Are the charges true? Or are women piling on, hoping to get their own financial settlements? A Cosby spokesperson says that just because something is repeated doesn’t make it true. When Cosby went on highly respected NPR reporter Scott Simon’s Weekend Edition Saturday morning to talk about his and his wife Camille’s loan to the Smithsonian Institution of 62 African and African-American paintings, Simon concluded the interview by saying that he wouldn’t be a good reporter if he didn’t ask about the charges. Cosby twice shook his head no and said nothing, rejecting an invitation to comment on the charges.
But the physical equivalent of “no comment” never works. He did settle with Constand, and, while accused individuals sometimes do “settle” to make a story go away and deny that settlement is an admission of guilt, Cosby’s unwillingness to say anything about the multiple women who have subsequently come forth is, I think, the wrong public relations strategy (unless, of course, he is guilty).
The problems for both sides are manifold. In Bowman’s case, decades after the alleged assaults and exploitation, there’s no forensic evidence that she was raped. It’s hard enough today to make charges stick; 30 years ago it was next to impossible. Plus, discussions of the sexual assault of a beautiful young white woman by a powerful black man, no matter his huge success or positive image, taps longstanding emotions around black-on-white rape. If we’ve learned nothing else in this “post-racial” era, it’s that racial prejudice is never far from the surface, even today.

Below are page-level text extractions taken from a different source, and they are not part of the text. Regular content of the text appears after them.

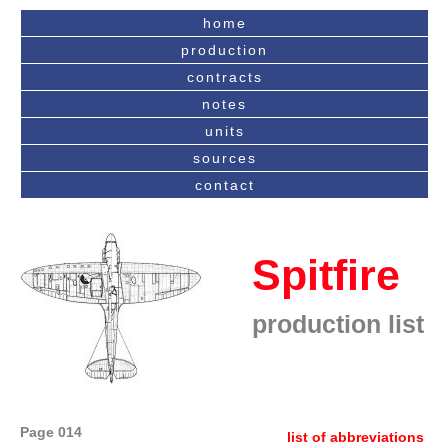
home
production
contracts
notes
units
sources
contact
Spitfire
production list
Page 014
list of abbreviations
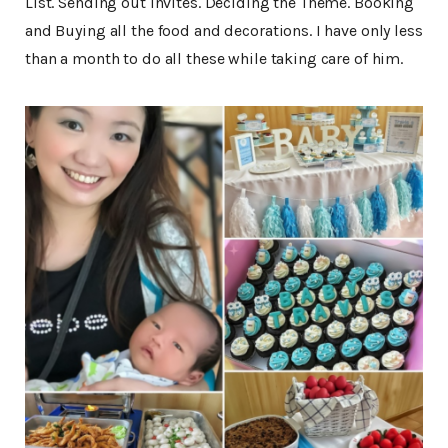
List. Sending out invites. Deciding the Theme. Booking
and Buying all the food and decorations. I have only less
than a month to do all these while taking care of him.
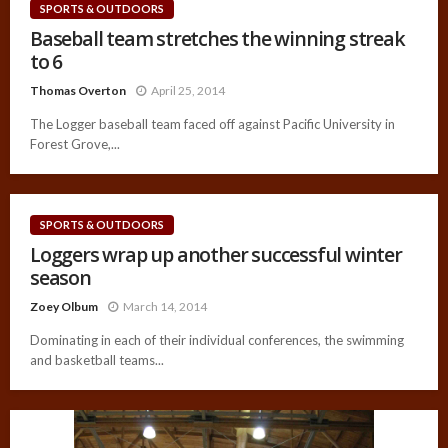
SPORTS & OUTDOORS
Baseball team stretches the winning streak
to 6
Thomas Overton
April 25, 2014
The Logger baseball team faced off against Pacific University in
Forest Grove,...
SPORTS & OUTDOORS
Loggers wrap up another successful winter
season
Zoey Olbum
March 14, 2014
Dominating in each of their individual conferences, the swimming
and basketball teams...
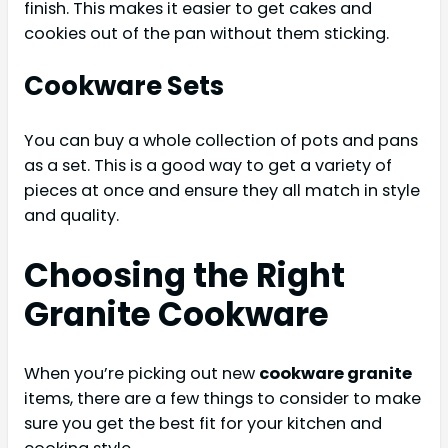
finish. This makes it easier to get cakes and
cookies out of the pan without them sticking.
Cookware Sets
You can buy a whole collection of pots and pans
as a set. This is a good way to get a variety of
pieces at once and ensure they all match in style
and quality.
Choosing the Right
Granite Cookware
When you’re picking out new
cookware granite
items, there are a few things to consider to make
sure you get the best fit for your kitchen and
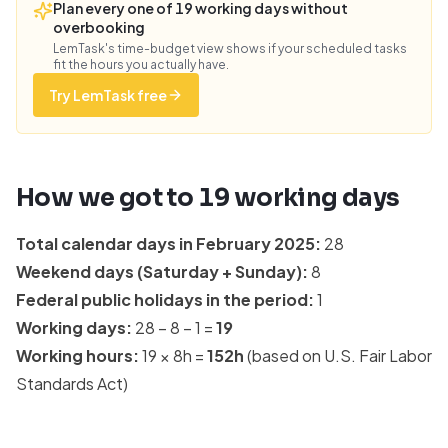
Plan every one of 19 working days without
overbooking
LemTask's time-budget view shows if your scheduled tasks
fit the hours you actually have.
Try LemTask free
How we got to
19
working days
Total calendar days in
February 2025
:
28
Weekend days (Saturday + Sunday):
8
Federal public holidays in the period:
1
Working days:
28
−
8
−
1
=
19
Working hours:
19
×
8
h =
152
h
(based on
U.S. Fair Labor
Standards Act
)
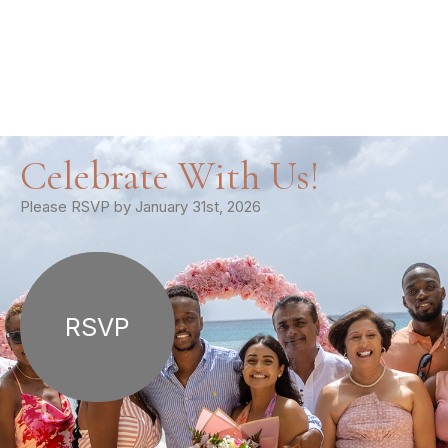
Celebrate With Us!
Please RSVP by January 31st, 2026
RSVP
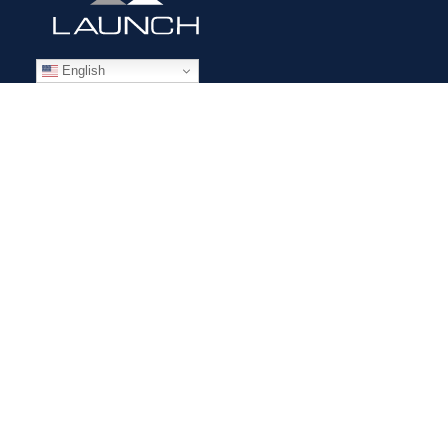
English
STAFFING SOLUTIONS
Aviation
Ground Transportation
Professional
Global Access
AVIATION SERVICES
Mobile Repair Teams
Modification & Training Center
Part 145 Repair Station
Supplier Solutions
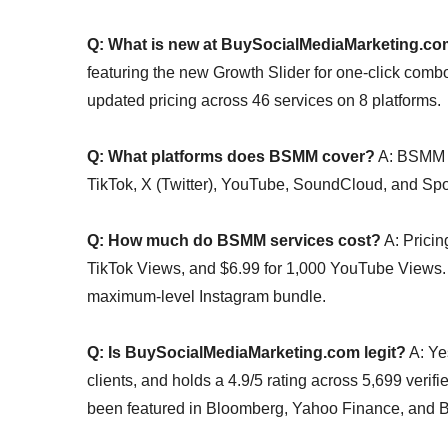
Q: What is new at BuySocialMediaMarketing.c
featuring the new Growth Slider for one-click combo
updated pricing across 46 services on 8 platforms.
Q: What platforms does BSMM cover?
A: BSMM s
TikTok, X (Twitter), YouTube, SoundCloud, and Spot
Q: How much do BSMM services cost?
A: Pricin
TikTok Views, and $6.99 for 1,000 YouTube Views. 
maximum-level Instagram bundle.
Q: Is BuySocialMediaMarketing.com legit?
A: Ye
clients, and holds a 4.9/5 rating across 5,699 veri
been featured in Bloomberg, Yahoo Finance, and B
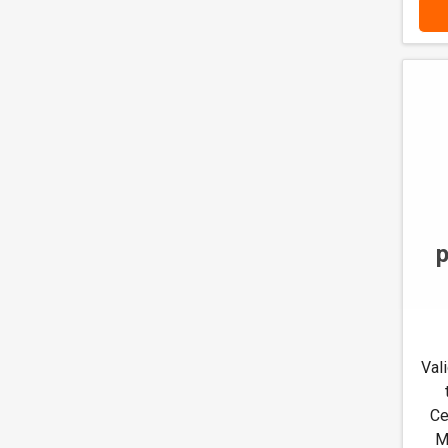
Val
Ce
M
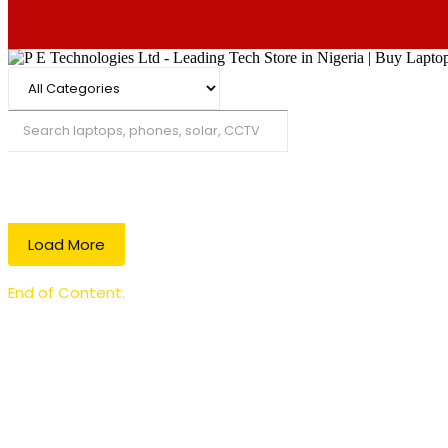
Search
Load More
End of Content.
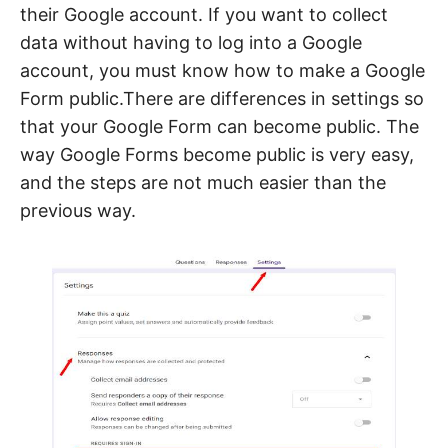
their Google account. If you want to collect
data without having to log into a Google
account, you must know how to make a Google
Form public.There are differences in settings so
that your Google Form can become public. The
way Google Forms become public is very easy,
and the steps are not much easier than the
previous way.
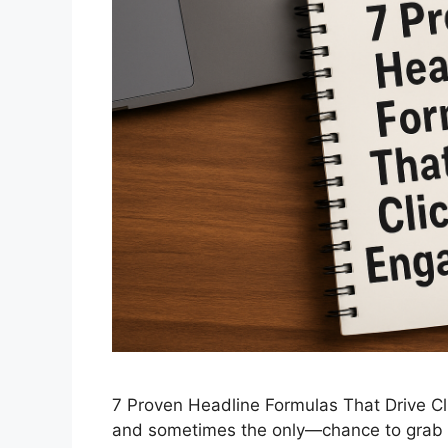
7 Proven Headline Formulas That Drive Cl
and sometimes the only—chance to grab yo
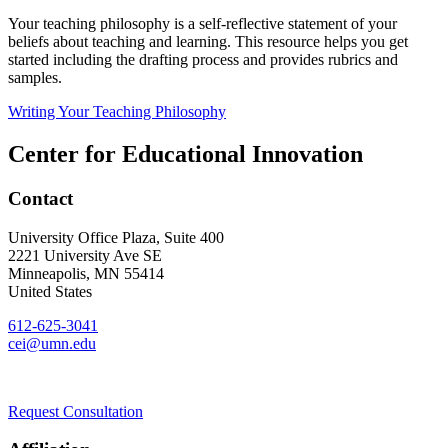
Your teaching philosophy is a self-reflective statement of your
beliefs about teaching and learning. This resource helps you get
started including the drafting process and provides rubrics and
samples.
Writing Your Teaching Philosophy
Center for Educational Innovation
Contact
University Office Plaza, Suite 400
2221 University Ave SE
Minneapolis
,
MN
55414
United States
612-625-3041
cei@umn.edu
Request Consultation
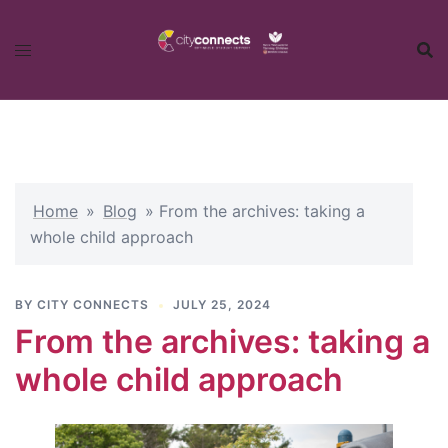
Skip
to
content
Home
»
Blog
»
From the archives: taking a
whole child approach
BY
CITY CONNECTS
JULY 25, 2024
From the archives: taking a
whole child approach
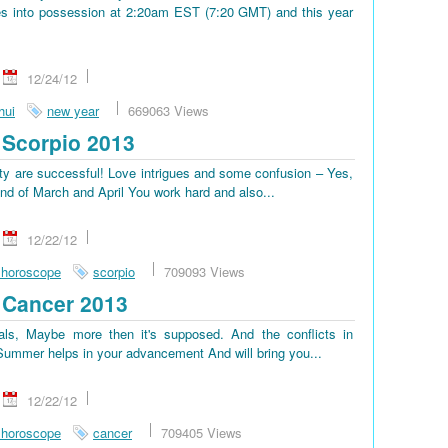
s into possession at 2:20am EST (7:20 GMT) and this year
12/24/12
hui
new year
669063 Views
Scorpio 2013
lty are successful! Love intrigues and some confusion – Yes,
end of March and April You work hard and also...
12/22/12
 horoscope
scorpio
709093 Views
 Cancer 2013
ls, Maybe more then it's supposed. And the conflicts in
. Summer helps in your advancement And will bring you...
12/22/12
 horoscope
cancer
709405 Views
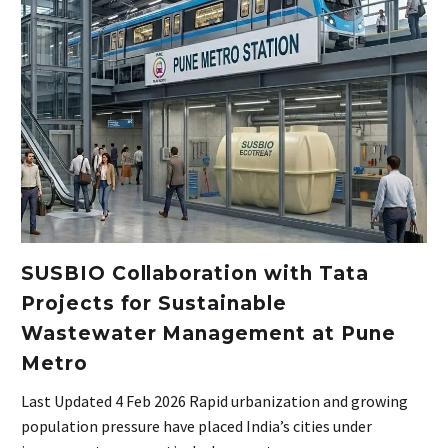
SUSBIO Collaboration with Tata
Projects for Sustainable
Wastewater Management at Pune
Metro
Last Updated 4 Feb 2026 Rapid urbanization and growing
population pressure have placed India’s cities under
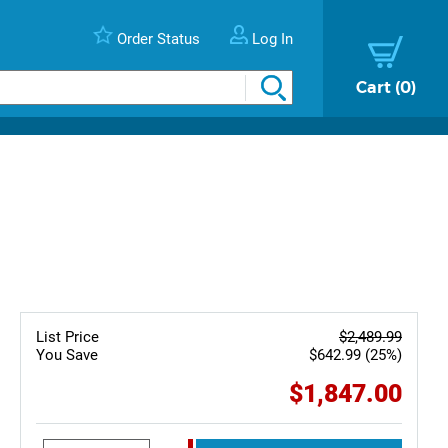
Order Status
Log In
Cart
0
List Price
$2,489.99
You Save
$642.99 (25%)
$1,847.00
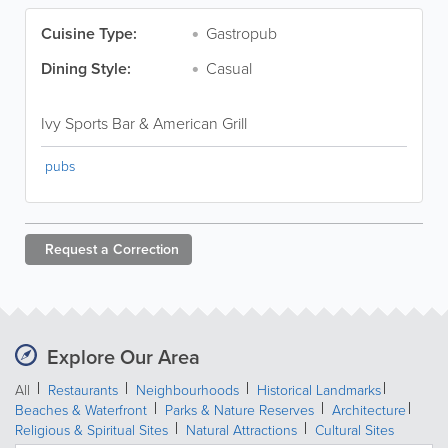
Cuisine Type:
Gastropub
Dining Style:
Casual
Ivy Sports Bar & American Grill
pubs
Request a
Correction
Explore Our Area
All
Restaurants
Neighbourhoods
Historical Landmarks
Beaches & Waterfront
Parks & Nature Reserves
Architecture
Religious & Spiritual Sites
Natural Attractions
Cultural Sites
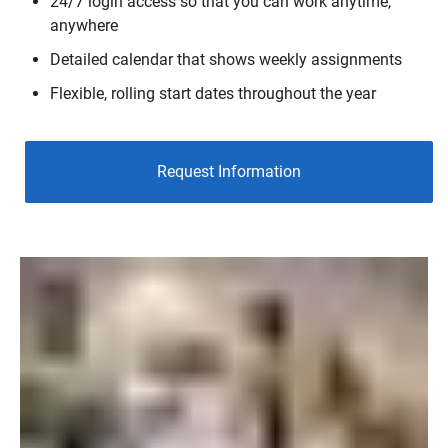
24/7 login access so that you can work anytime,
anywhere
Detailed calendar that shows weekly assignments
Flexible, rolling start dates throughout the year
Request Information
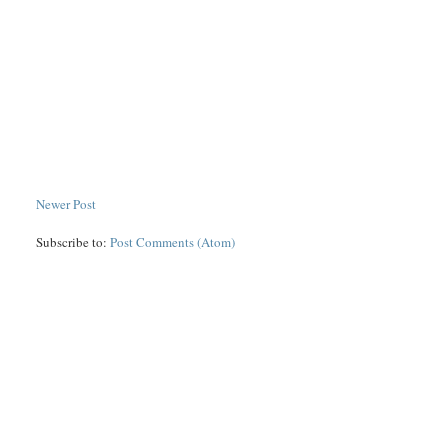
Newer Post
Subscribe to:
Post Comments (Atom)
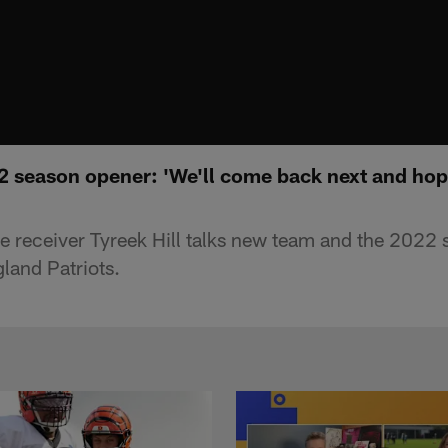
2 season opener: 'We'll come back next and hope
 receiver Tyreek Hill talks new team and the 2022
land Patriots.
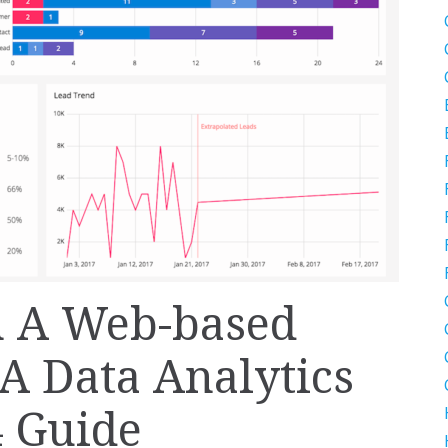
n A Web-based
A Data Analytics
4 Guide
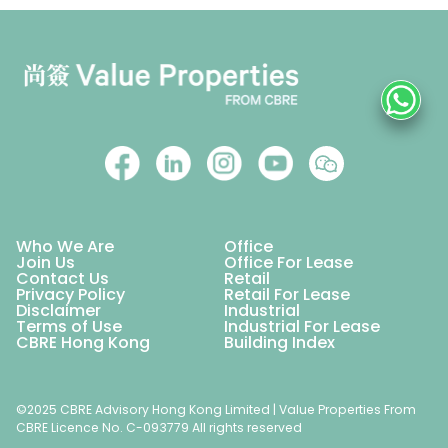
Who We Are
Office
Join Us
Office For Lease
Contact Us
Retail
Privacy Policy
Retail For Lease
Disclaimer
Industrial
Terms of Use
Industrial For Lease
CBRE Hong Kong
Building Index
©2025 CBRE Advisory Hong Kong Limited | Value Properties From
CBRE Licence No. C-093779 All rights reserved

Finally, however, unless Cosby does at least put out a statement, his refusal to do so feeds a “where there’s smoke” mindset. Cosby has cancelled planned interviews on David Letterman and other media outlets where he had been scheduled to talk about his current work projects. That makes sense. But he’s left with a major, probably life altering, reputation management problem. He may never be held to account in a court of law, but he most surely is paying the price in the court of public opinion.